È in corso un nuovo inspiegabile attacco al patrimonio vegetale urbano, con nuove temute perdite. Per ora episodi puntuali, ma che, se proseguissero, aggiungerebbero ulteriore carenza di alberi, alberate, decoro, ombra e scarsa mitigazione della temperatura, bellezza ed ornamento per i quartieri romani.
Accade dunque che improvvisamente da un giorno all’altro una qualsivoglia alberata di 30, 40, 60 anni, di acero negundo, di robinie, di olmi, di albero di giuda etc. viene delimitata dalle usuali strisce di plastica rosse e bianche che preannuncia un transitorio divieto di sosta per un prossimo giorno a venire. Quel giorno arriva una squadra di “giardinieri” attrezzata ed armata di seghe, (più che giardinieri, boscaioli) ed alla fine della giornata dal 40 al 70% degli alberi sarà stato eliminato per sempre, segato alla base a circa 60 cm di altezza. Qui di seguito le Vie della più recente operazione di “persecuzione degli alberi”: Via Tigré, Via di Priscilla, Via di Villa Chigi, Via Sartorio, Via Malta, Villaggio Olimpico, via Donatello, Via Dello Scalo San Lorenzo.
A volte dal taglio si vede un legno perfetto. A volte l’interno è più scuro scuro o è vuoto. Ma li tagliano tutti, indistintamente e non si sa il perché, né per quali difetti: perché erano malati gravi o irreversibili o perché semplicemente non erano perfetti? Per ora non lo sapremo mai, perché non c’è alcuna volontà di farlo sapere per tempo e motivatamente, albero per albero. Con quel censimento digitale che chiediamo da 2 anni. I rimanenti vengono potati a più non posso. E questi sono in genere esemplari assai giovani. I vecchi devono tutti morire. Questo è quello che vediamo, questo è quello che possiamo raccontare.
Non meno inquietanti le sostituzioni incongrue e risibili. Infatti, non finisce con i tagli indiscriminati, poiché subito dopo accade il peggio, che rasenta l’offesa per il diritto alla trasparenza, alla conoscenza, al paesaggio per migliaia di cittadini che vivono gli interessi collettivi urbani e il rispetto per i beni comuni. Passano due giorni e al posto di alberi alti 7/ 9/ 11 metri con belle chiome adeguate a tali misure, compaiono alberini di 2 metri e mezzo metro diametro alla chioma.
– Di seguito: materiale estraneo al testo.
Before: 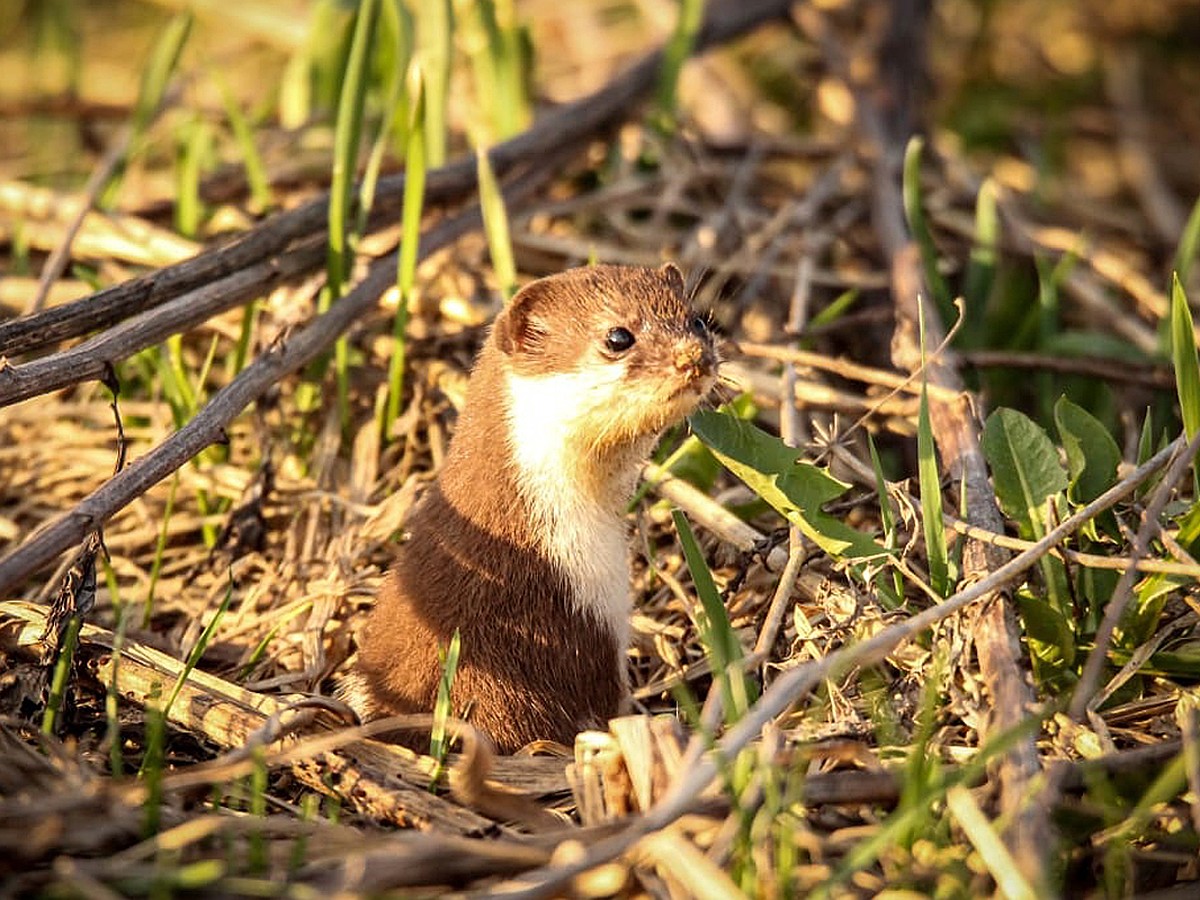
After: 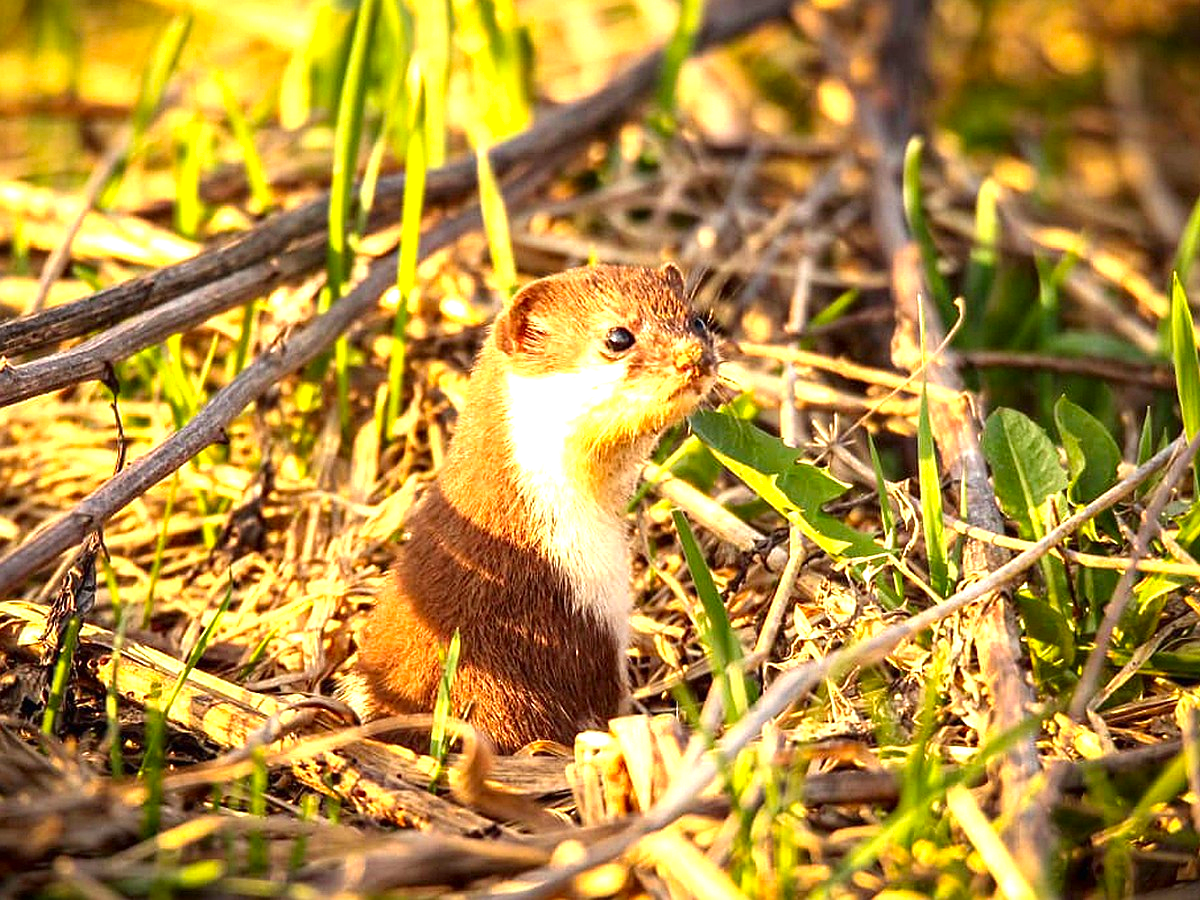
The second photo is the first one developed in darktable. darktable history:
contrast brightness saturation: brightness -0.02, saturation 0.362
exposure: black level correction 0, exposure 0.949 EV, compensate exposure bias true, compensate highlight preservation false
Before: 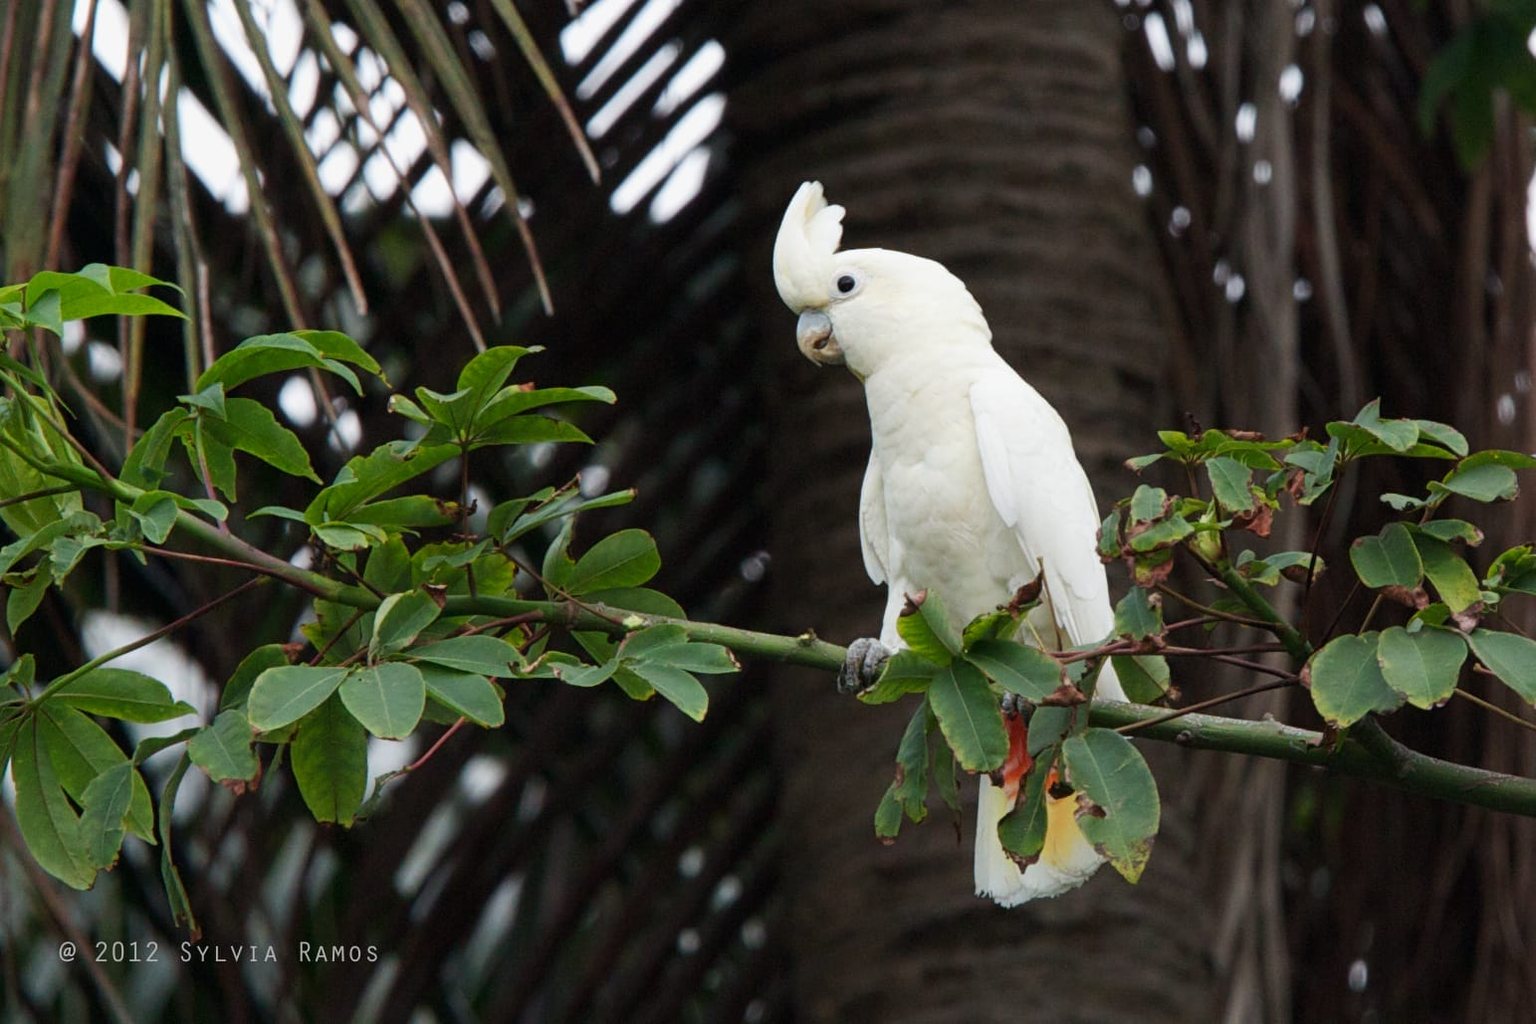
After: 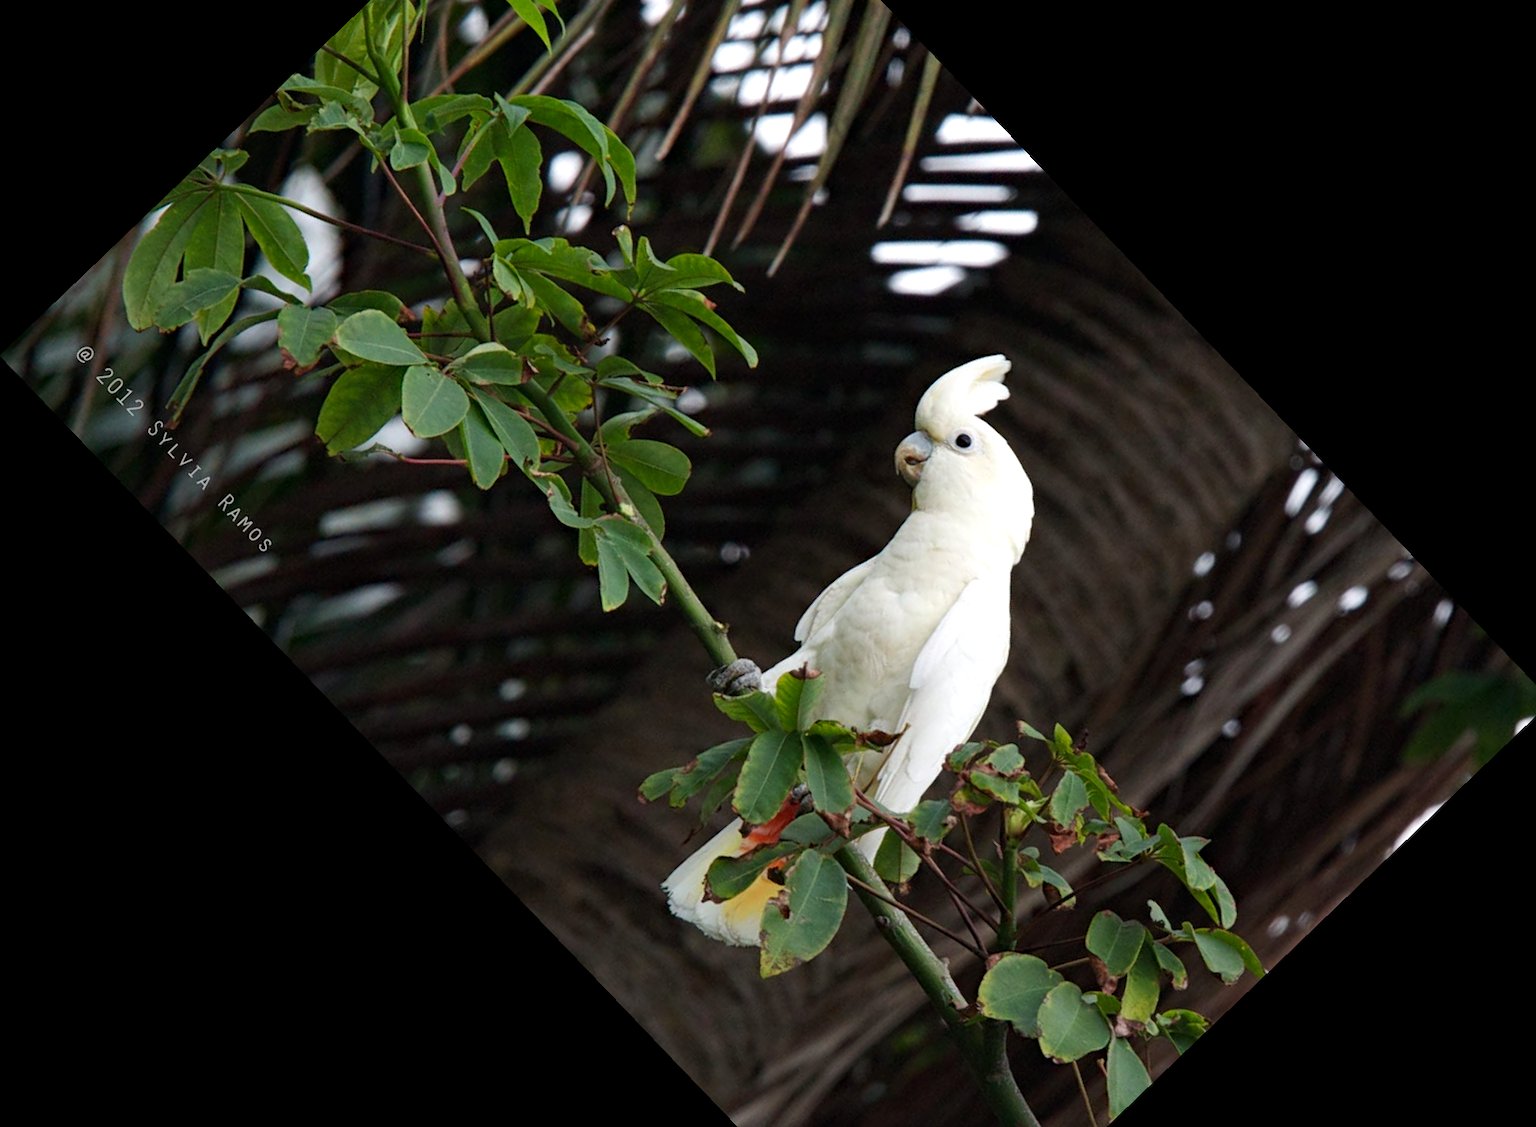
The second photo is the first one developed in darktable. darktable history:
crop and rotate: angle -46.26°, top 16.234%, right 0.912%, bottom 11.704%
haze removal: compatibility mode true, adaptive false
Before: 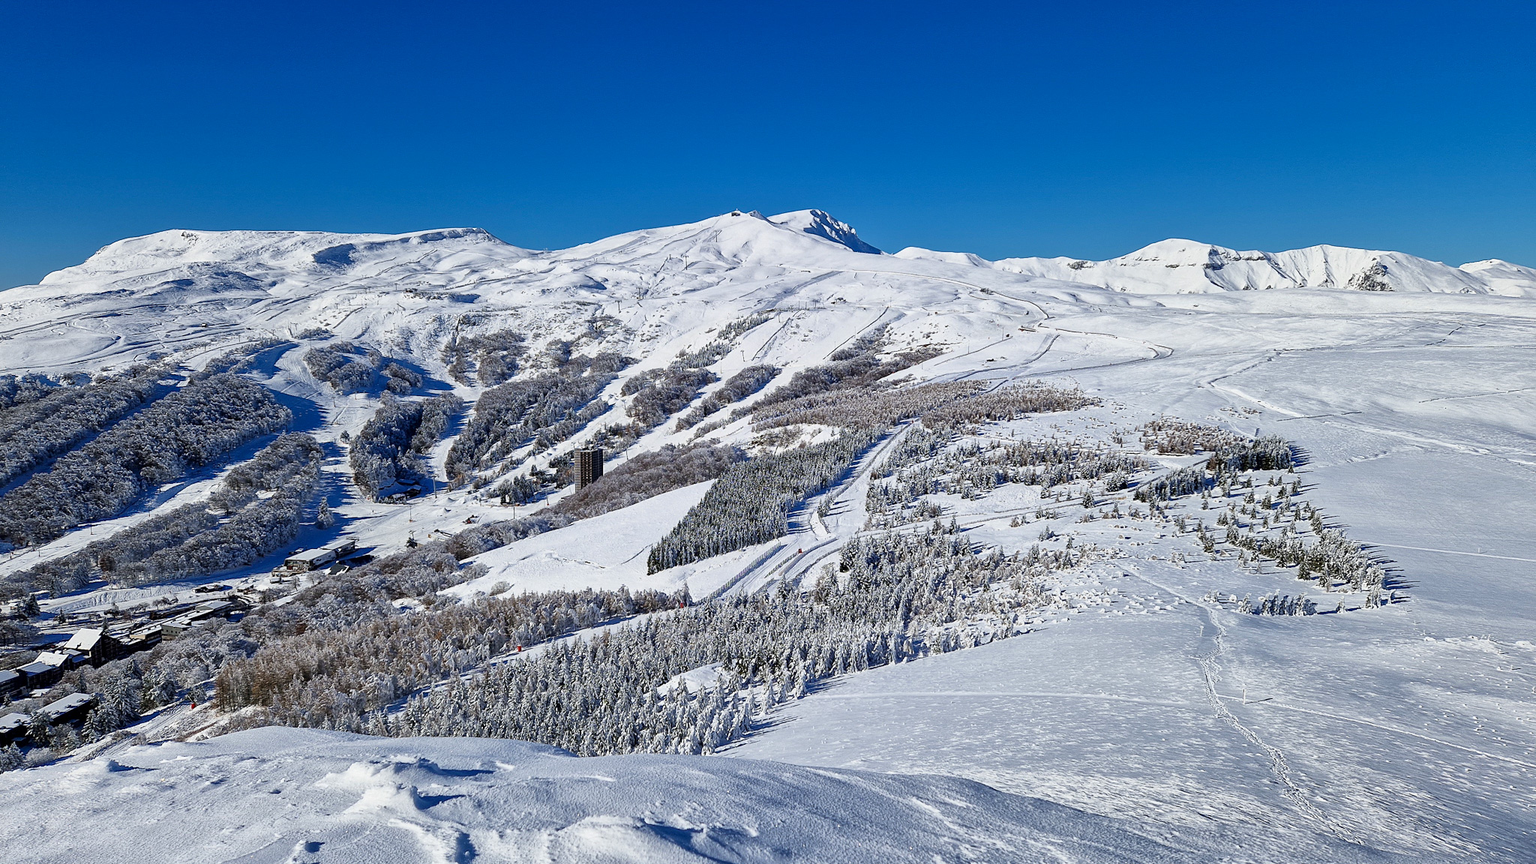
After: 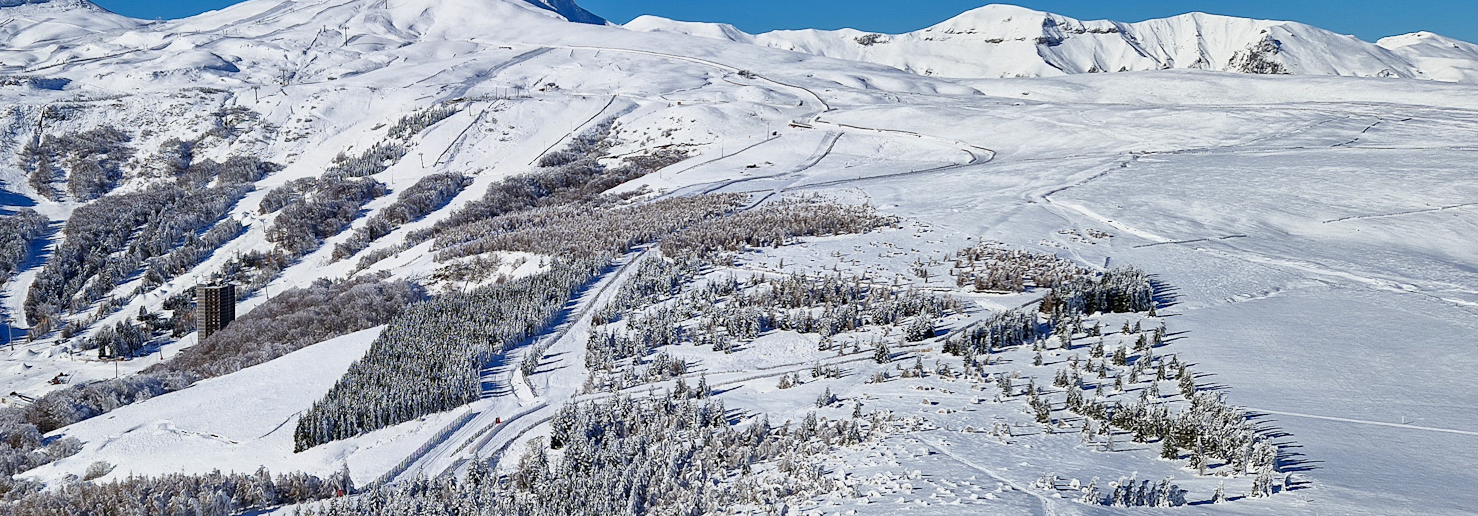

Alti 2 metri, sottilissimi e sono sempre dei miserabili ligustri giapponesi. La strada appare vuota, fredda, spogliata dei suoi begli alberi e la festa di una città verde cui eravamo abituati è così per sempre finita. E si impongono alla città alberate ridicole, arlecchinate, per un arredo urbano e per un verde di arredo che sono l’esempio più evidente, per Roma, di un degrado non arginato.